# Painting Commercial warehouse ceiling beams



## tronman

Trying to get a grip on coverage rates and production rates to paint a 40' high warehouse ceiling with iron grid work and a corrugated roof. Ceiling and beams.
I am estimating 100 sqft per gallon of 2 part macropoxy. A production time in a lift of 80 sqft per hour.
23,200 sq ft of floor means 232 gallon epoxy, 46 gallons of thinner, 7 days with two 45' electric or propane lifts. Costs out at $1.22/sq ft.
Ideas


----------



## richmondpainting

tronman said:


> Trying to get a grip on coverage rates and production rates to paint a 40' high warehouse ceiling with iron grid work and a corrugated roof. Ceiling and beams.
> I am estimating 100 sqft per gallon of 2 part macropoxy. A production time in a lift of 80 sqft per hour.
> 23,200 sq ft of floor means 232 gallon epoxy, 46 gallons of thinner, 7 days with two 45' electric or propane lifts. Costs out at $1.22/sq ft.
> Ideas


huh ? even have me confused....


----------



## MikeCalifornia

tronman said:


> Trying to get a grip on coverage rates and production rates to paint a 40' high warehouse ceiling with iron grid work and a corrugated roof. Ceiling and beams.
> I am estimating 100 sqft per gallon of 2 part macropoxy. A production time in a lift of 80 sqft per hour.
> 23,200 sq ft of floor means 232 gallon epoxy, 46 gallons of thinner, 7 days with two 45' electric or propane lifts. Costs out at $1.22/sq ft.
> Ideas


I think you got it?


----------



## cdaniels

Right on.


----------



## Lambrecht

You need to multiply your ceiling square foot by 1.11 for material amount. Grid work I am assuming that your are referring to light metal which is less then 4 sf per linear foot has a production rate of 125 sf/hr. Heavy beams which are 7 sf per linear ft are 200 sf/hr. You need to account for these beams in your gallons needed which it looks like you have not. Also your are going to need a big azz pump to push the paint up that high. You will lose about 30psi for every 10ft high you go. And is the product your using going to dry before it hits the floor? And are you sure one coat will cover?


----------



## kmp

Macropoxy is one smelly nasty solvent epoxy. Bid in extra money because you will poison your employees with that stuff esp. spraying lids.It will still be sticky before it hits the floor.What is the prep going to be like?
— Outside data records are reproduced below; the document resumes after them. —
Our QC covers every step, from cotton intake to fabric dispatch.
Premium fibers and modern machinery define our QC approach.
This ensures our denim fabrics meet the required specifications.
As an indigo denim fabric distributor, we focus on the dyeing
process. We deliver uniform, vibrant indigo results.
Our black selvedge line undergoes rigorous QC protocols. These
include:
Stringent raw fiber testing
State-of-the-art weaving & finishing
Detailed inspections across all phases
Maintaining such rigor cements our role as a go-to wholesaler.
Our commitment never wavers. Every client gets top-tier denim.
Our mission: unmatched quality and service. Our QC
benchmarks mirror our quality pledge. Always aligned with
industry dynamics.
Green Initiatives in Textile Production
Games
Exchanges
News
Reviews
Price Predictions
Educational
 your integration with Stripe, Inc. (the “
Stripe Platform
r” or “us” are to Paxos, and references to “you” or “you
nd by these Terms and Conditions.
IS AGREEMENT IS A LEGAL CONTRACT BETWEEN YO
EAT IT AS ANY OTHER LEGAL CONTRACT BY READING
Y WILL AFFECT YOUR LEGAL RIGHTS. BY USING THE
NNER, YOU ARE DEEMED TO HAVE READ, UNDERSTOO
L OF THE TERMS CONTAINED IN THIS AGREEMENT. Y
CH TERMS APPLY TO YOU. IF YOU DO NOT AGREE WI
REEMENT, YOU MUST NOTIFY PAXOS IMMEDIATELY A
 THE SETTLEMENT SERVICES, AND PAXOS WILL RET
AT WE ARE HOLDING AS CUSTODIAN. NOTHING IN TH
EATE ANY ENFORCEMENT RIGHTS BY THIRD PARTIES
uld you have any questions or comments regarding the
If they want that stuff on a lid don't cut corners on the prep.


----------



## kmp

Sorry meant to say it will still be sticky when it hits the floor. Also your coverage rates seem off. I did a 14,000 s.f. exposed lid this summer and used 200 gal. for one coat plus coverage.


----------



## optimal

Spraying macropoxy will take and 840 spray pump and thin it down 15 percent


----------